What this meant is that I didn’t just write the validation scripts: I went all in. It was heavy on functional programming. I encapsulated everything (and I mean everything, no matter how small or insignificant) into modular components. I even added a full-blown logging system to this thing. And the brutal truth is… I had built an orbital laser to destroy an ant hill.
What was so ironic about this whole experience is that it was precisely my manager who had taught me all of these concepts in the first place. Clearly, I had taken his advice a bit too literally. When he came to review my code, he had some unexpectedly stern words of advice for me: less is more. I had to get rid of most of what I had written. I remember him saying words to the effect of, “We aren’t trying to build a rocket to get us to Mars. We’re trying to build a bike to get us around London”.

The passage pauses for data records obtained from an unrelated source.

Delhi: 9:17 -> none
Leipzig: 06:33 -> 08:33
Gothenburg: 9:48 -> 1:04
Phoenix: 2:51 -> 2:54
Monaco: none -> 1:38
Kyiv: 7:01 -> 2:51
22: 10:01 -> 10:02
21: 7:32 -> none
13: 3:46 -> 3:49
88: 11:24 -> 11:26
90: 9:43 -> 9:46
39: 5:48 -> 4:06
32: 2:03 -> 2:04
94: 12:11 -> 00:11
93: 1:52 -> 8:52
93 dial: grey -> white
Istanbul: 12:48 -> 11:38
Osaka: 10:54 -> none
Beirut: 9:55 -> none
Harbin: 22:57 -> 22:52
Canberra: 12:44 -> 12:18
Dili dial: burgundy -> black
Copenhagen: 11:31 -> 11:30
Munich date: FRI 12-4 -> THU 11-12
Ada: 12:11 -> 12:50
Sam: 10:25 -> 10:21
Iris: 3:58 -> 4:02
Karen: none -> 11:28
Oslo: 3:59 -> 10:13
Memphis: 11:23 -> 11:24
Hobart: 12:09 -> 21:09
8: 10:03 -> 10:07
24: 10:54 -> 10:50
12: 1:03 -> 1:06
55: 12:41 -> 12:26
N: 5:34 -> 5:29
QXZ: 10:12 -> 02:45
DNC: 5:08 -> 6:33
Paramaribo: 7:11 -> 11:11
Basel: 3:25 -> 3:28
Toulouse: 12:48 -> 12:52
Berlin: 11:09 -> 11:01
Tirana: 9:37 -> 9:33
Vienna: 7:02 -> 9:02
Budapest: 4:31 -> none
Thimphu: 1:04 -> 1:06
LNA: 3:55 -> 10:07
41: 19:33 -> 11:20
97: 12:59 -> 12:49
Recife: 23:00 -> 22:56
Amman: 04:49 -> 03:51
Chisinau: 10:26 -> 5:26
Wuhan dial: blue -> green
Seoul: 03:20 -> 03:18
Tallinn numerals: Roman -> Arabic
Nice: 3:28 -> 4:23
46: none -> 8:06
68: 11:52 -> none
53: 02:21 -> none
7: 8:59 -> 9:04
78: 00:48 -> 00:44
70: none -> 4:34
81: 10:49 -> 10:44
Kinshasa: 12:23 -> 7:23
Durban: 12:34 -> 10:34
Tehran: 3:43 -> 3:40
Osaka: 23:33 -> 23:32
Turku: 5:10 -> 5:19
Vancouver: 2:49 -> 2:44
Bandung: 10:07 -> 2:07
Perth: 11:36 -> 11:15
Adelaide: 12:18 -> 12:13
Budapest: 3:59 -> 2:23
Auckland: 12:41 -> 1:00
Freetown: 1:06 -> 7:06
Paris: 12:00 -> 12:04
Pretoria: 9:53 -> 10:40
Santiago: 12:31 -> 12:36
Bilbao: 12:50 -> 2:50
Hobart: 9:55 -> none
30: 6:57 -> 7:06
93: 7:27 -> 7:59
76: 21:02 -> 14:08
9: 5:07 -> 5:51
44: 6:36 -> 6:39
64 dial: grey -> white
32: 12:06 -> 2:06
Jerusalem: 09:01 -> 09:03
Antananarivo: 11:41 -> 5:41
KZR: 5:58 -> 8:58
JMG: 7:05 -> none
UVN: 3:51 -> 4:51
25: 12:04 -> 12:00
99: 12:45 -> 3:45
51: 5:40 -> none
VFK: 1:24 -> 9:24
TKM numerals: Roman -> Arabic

And.. to some extent I had done something wrong: I’d over complicated things. I had used esoteric programming paradigms where it wasn’t necessary; I had relied on third-party packages which my team would not have been familiar with; I had tried to encapsulate all components into modules which was complete overkill for a validation script (worse still, some of this encapsulation was just plain wrong: it’s bad practice to put complicated switch() statements into a singular function which makes different decisions based on the input argument i.e. what I had done!)
Use Quarto or R Markdown I have found, in my personal experience, that a lot of Shiny apps could probably be written into a R Markdown (or Quarto nowadays) document.